Дежурный тоже оказался человеком с понятиями и позвонить взъерошенному Колобку позволил. Мобильный телефон Чехова продолжал хранить упорное и непонятное молчание. Тогда Колобок позвонил к себе на квартиру. Когда же соседка сообщила, что во время ее дежурства ни телефонных звонков, ни посетителей не было, Крутиков сделал еще один звонок, последний, – на домашний телефон Чехова.
К удивлению и немалому облегчению тезки, трубку взяли довольно быстро. Но тут же последовал новый удар. Взволнованная жена Чехова сообщила, что мужа в аэропорту не нашла, хотя и прождала его там битых полчаса. Дома полковника тоже не обнаружилось. Более того, все время звонит какой-то его старый школьный приятель, которого лично она знать не знает, и интересуется, не объявился ли муж.
После всего услышанного Колобок пришел в отчаяние окончательно, плюнул на строжайший запрет Чехова вести пространные разговоры по его домашнему телефону ввиду его возможного прослушивания и решился доверить важную информацию супруге полковника. А на прощание взял с нее клятву, что если школьный приятель позвонит еще раз, а Чехов к тому времени еще не объявится, передать все сказанное слово в слово этому приятелю.
Сам же Колобок посчитал своим святым долгом организовать мое спасение в одиночку и на перекладных отправился обратно на дачу. Мелькнула, правда, мысль привлечь к штурму дачи родную милицию, тем более что далеко ходить не требовалось, а до одного из представителей органов правопорядка так вообще было рукой подать в прямом смысле слова. Но дежурный, не пропустивший из телефонных переговоров Колобка ни словечка, смотрел уже не сочувствующе, а как-то странно и с изрядной долей подозрения. Поэтому Колобок счел нужным в переговоры с органами – объяснения могли затянуться, а конечный результат их был, прямо скажем, непредсказуем – не вступать и поспешил убраться из отделения от греха подальше.
«Школьный приятель» Чехова позвонил почти сразу же после того, как Колобок положил трубку. Перепуганная насмерть супруга полковника слово в слово, как и обещала, передала ему послание Крутикова и еще несколько слов добавила от себя, придав, таким образом, посланию особо черный оттенок.

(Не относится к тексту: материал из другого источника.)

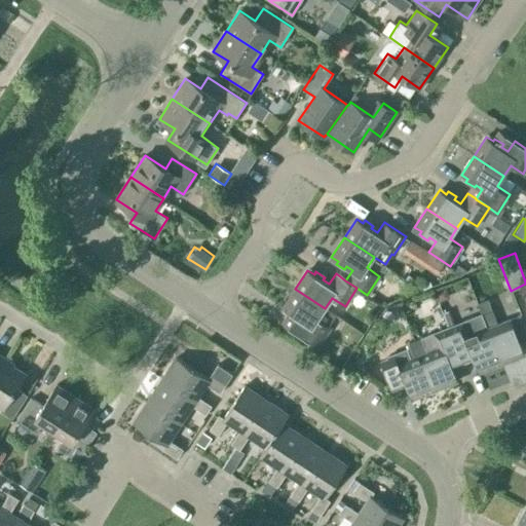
[(325,308),(295,289),(283,308),(289,312),(288,314),(296,321),(298,317),(304,322),(297,332),(318,346),(331,328),(329,326),(336,315),(325,308)]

«Школьный приятель», на деле оказавшийся тоже полковником, хотя и не милиции, а иных компетентных органов, полковника на условленную встречу не дождался, а по мобильному телефону по понятным причинам дозвониться также не сумел, вследствие чего и вынужден был названивать супруге полковника. Услышав эмоциональное сообщение супруги, приятель презрел всю и всяческую осторожность и резко сменил тактику. Для начала он ворвался к руководству с докладом, из которого следовало, что лично ему давно было известно, что на объекте таком-то помимо основной активно ведется преступная деятельность, имеющая целью нарушить покой мирных граждан и могущая, страшно сказать, подорвать устои самого государства. О своих подозрениях до поры до времени он решил помалкивать, так как рассчитывал не без помощи старого друга Чехова – человека надежного и высококлассного профессионала, хотя и в отставке, – раздобыть недостающие доказательства преступной деятельности некоторых сотрудников объекта. Для пущей убедительности приятель ненавязчиво подкинул руководству информацию о том, что начальник секретного объекта на данный момент находится на излечении в спецбольнице с характерным расстройством психики. Теперь же опасность, возможно смертельная, грозила Чехову, а также еще некоторым лицам из числа гражданского населения. Короче говоря, операцию по обезвреживанию преступной группы следовало начинать немедленно, тем более что доказательства ее преступной деятельности, можно считать, были уже в кармане.